## Data to use
-- Begin --
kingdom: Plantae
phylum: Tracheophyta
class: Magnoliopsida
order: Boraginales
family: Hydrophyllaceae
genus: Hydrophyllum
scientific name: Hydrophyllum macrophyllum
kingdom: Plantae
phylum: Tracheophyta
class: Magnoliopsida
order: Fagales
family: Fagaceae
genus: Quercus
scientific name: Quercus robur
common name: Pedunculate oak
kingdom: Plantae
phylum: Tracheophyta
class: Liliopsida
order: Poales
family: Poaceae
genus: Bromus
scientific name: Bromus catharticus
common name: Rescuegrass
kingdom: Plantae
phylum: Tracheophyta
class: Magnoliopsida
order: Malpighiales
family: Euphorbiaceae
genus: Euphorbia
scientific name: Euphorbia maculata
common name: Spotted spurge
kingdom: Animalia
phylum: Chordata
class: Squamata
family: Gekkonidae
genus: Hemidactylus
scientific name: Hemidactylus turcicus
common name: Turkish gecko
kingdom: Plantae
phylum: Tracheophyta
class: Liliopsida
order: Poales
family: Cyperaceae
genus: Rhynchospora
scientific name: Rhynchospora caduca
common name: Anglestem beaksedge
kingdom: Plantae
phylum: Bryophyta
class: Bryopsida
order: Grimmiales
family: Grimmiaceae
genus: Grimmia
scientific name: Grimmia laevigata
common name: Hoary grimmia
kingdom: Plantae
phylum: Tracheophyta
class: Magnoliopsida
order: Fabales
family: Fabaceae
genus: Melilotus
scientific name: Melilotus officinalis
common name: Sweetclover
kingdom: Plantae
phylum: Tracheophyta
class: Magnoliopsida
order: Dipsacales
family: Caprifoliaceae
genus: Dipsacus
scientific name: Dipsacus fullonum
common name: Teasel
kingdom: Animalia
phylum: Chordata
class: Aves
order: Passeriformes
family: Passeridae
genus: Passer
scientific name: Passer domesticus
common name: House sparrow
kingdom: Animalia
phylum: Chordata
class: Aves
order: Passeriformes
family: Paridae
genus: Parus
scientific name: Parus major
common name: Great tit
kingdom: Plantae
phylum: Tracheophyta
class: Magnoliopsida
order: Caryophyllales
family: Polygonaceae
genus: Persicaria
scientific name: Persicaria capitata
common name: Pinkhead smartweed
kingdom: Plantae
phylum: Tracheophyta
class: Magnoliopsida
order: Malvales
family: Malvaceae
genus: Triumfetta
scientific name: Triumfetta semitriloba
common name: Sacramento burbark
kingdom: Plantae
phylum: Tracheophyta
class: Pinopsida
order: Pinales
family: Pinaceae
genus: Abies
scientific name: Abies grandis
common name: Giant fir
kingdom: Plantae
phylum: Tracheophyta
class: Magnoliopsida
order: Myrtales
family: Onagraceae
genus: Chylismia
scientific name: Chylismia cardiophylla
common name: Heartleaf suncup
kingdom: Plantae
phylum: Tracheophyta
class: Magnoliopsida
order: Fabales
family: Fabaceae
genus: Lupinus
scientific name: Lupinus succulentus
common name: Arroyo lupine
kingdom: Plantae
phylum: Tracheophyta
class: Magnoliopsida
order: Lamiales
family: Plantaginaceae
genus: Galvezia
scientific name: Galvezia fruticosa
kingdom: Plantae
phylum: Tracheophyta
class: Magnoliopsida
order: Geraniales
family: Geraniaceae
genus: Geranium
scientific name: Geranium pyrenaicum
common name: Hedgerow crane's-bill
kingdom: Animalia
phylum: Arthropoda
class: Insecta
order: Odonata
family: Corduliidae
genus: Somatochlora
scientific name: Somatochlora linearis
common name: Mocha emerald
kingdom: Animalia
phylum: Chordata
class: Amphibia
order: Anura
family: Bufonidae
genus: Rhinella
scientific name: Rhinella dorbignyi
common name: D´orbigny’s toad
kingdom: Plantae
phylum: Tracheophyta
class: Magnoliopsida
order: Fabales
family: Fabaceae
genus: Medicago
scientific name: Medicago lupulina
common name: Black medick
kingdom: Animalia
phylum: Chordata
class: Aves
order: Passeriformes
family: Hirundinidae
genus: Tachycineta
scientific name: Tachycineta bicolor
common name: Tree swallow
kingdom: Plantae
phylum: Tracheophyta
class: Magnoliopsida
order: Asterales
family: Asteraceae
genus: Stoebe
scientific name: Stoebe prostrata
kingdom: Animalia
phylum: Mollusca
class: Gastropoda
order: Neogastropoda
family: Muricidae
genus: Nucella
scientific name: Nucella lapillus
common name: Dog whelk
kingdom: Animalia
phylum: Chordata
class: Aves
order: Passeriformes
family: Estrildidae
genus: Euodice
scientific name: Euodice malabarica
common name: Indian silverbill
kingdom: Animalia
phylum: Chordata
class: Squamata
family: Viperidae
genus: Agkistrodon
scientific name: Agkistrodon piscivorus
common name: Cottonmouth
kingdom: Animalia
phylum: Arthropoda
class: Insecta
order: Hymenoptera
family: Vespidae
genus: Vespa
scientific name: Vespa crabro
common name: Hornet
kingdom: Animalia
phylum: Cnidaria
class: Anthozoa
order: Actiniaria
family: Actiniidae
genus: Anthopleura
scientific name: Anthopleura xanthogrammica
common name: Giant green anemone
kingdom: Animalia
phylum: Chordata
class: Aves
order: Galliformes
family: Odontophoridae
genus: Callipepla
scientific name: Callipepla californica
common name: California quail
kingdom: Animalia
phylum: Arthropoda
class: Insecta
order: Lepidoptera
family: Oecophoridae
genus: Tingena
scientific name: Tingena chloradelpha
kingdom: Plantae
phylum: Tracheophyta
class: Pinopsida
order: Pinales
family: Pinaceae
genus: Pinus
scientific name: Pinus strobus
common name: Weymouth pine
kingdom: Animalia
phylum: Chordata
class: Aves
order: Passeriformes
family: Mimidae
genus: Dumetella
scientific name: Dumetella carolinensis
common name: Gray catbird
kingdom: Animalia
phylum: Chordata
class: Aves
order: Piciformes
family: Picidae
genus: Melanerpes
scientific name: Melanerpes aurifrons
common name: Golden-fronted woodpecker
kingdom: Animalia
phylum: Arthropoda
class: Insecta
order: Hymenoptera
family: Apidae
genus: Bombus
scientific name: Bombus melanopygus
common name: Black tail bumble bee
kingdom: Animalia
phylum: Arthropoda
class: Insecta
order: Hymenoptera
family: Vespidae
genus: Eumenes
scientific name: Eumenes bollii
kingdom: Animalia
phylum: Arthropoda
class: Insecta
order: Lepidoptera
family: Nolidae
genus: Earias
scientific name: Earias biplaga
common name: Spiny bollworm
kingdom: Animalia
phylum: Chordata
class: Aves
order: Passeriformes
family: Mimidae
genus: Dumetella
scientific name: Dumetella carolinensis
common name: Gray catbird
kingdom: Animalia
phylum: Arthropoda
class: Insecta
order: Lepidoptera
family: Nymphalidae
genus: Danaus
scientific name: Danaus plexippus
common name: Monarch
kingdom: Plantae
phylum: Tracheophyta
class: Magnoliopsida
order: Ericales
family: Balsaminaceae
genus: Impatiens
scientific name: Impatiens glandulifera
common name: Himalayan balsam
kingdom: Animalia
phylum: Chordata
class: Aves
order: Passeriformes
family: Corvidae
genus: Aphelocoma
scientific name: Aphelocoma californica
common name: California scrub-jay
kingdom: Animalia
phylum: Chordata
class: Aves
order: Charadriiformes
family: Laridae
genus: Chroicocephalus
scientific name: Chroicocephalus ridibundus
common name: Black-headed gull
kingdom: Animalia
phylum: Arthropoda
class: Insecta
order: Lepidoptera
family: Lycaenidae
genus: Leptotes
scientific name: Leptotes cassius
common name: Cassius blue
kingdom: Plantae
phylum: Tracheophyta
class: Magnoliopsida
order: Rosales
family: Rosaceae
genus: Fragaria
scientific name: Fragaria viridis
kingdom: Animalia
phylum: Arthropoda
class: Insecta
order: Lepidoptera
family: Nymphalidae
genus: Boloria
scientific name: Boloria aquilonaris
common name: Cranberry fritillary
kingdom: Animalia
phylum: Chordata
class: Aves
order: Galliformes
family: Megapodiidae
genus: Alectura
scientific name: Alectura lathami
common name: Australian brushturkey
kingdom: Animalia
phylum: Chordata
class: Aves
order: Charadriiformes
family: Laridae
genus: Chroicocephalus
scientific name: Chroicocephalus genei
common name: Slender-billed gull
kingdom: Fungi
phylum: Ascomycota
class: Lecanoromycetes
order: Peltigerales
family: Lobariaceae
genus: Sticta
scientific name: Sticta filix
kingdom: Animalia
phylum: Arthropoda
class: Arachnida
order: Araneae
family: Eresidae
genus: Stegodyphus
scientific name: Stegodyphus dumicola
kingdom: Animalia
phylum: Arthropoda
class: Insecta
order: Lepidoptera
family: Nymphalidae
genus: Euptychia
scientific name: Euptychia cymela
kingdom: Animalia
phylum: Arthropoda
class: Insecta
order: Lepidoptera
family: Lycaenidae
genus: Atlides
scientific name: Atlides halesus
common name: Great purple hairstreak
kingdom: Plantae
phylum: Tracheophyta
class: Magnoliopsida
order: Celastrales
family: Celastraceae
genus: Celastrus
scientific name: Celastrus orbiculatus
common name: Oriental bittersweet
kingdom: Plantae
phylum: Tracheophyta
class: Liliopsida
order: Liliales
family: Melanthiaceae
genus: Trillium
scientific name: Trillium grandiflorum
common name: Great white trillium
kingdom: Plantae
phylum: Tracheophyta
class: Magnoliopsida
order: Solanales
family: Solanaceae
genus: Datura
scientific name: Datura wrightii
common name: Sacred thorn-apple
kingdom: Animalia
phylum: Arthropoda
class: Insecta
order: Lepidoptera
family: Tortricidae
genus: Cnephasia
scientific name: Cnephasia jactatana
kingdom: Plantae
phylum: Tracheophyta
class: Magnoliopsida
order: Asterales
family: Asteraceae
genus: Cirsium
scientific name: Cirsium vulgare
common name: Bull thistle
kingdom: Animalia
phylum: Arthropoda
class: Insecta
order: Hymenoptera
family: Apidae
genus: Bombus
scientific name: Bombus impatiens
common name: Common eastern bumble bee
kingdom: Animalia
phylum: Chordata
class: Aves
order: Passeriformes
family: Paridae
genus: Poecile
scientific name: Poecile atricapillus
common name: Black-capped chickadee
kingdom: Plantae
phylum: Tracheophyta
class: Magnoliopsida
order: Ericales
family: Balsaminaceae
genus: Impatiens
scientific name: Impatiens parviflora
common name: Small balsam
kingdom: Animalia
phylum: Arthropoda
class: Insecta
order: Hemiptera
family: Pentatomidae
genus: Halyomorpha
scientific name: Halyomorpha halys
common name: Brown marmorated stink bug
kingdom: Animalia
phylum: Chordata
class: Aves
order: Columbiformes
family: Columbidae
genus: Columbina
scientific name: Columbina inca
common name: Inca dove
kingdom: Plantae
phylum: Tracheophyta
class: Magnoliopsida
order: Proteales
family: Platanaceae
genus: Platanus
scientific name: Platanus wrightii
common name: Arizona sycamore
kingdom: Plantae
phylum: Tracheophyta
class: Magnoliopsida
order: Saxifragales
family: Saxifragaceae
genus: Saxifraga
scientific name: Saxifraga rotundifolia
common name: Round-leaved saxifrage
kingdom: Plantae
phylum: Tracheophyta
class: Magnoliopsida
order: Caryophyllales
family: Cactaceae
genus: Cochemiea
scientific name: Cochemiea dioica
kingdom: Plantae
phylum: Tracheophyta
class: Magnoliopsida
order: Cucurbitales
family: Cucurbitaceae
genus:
-- End --
## What is expected
Reproduce the stretch of the material from its first line through the line "genus: Abies", substituting "vernacular name" for every "common name" and leaving all else unchanged; give only those lines.

## Result
kingdom: Plantae
phylum: Tracheophyta
class: Magnoliopsida
order: Boraginales
family: Hydrophyllaceae
genus: Hydrophyllum
scientific name: Hydrophyllum macrophyllum
kingdom: Plantae
phylum: Tracheophyta
class: Magnoliopsida
order: Fagales
family: Fagaceae
genus: Quercus
scientific name: Quercus robur
vernacular name: Pedunculate oak
kingdom: Plantae
phylum: Tracheophyta
class: Liliopsida
order: Poales
family: Poaceae
genus: Bromus
scientific name: Bromus catharticus
vernacular name: Rescuegrass
kingdom: Plantae
phylum: Tracheophyta
class: Magnoliopsida
order: Malpighiales
family: Euphorbiaceae
genus: Euphorbia
scientific name: Euphorbia maculata
vernacular name: Spotted spurge
kingdom: Animalia
phylum: Chordata
class: Squamata
family: Gekkonidae
genus: Hemidactylus
scientific name: Hemidactylus turcicus
vernacular name: Turkish gecko
kingdom: Plantae
phylum: Tracheophyta
class: Liliopsida
order: Poales
family: Cyperaceae
genus: Rhynchospora
scientific name: Rhynchospora caduca
vernacular name: Anglestem beaksedge
kingdom: Plantae
phylum: Bryophyta
class: Bryopsida
order: Grimmiales
family: Grimmiaceae
genus: Grimmia
scientific name: Grimmia laevigata
vernacular name: Hoary grimmia
kingdom: Plantae
phylum: Tracheophyta
class: Magnoliopsida
order: Fabales
family: Fabaceae
genus: Melilotus
scientific name: Melilotus officinalis
vernacular name: Sweetclover
kingdom: Plantae
phylum: Tracheophyta
class: Magnoliopsida
order: Dipsacales
family: Caprifoliaceae
genus: Dipsacus
scientific name: Dipsacus fullonum
vernacular name: Teasel
kingdom: Animalia
phylum: Chordata
class: Aves
order: Passeriformes
family: Passeridae
genus: Passer
scientific name: Passer domesticus
vernacular name: House sparrow
kingdom: Animalia
phylum: Chordata
class: Aves
order: Passeriformes
family: Paridae
genus: Parus
scientific name: Parus major
vernacular name: Great tit
kingdom: Plantae
phylum: Tracheophyta
class: Magnoliopsida
order: Caryophyllales
family: Polygonaceae
genus: Persicaria
scientific name: Persicaria capitata
vernacular name: Pinkhead smartweed
kingdom: Plantae
phylum: Tracheophyta
class: Magnoliopsida
order: Malvales
family: Malvaceae
genus: Triumfetta
scientific name: Triumfetta semitriloba
vernacular name: Sacramento burbark
kingdom: Plantae
phylum: Tracheophyta
class: Pinopsida
order: Pinales
family: Pinaceae
genus: Abies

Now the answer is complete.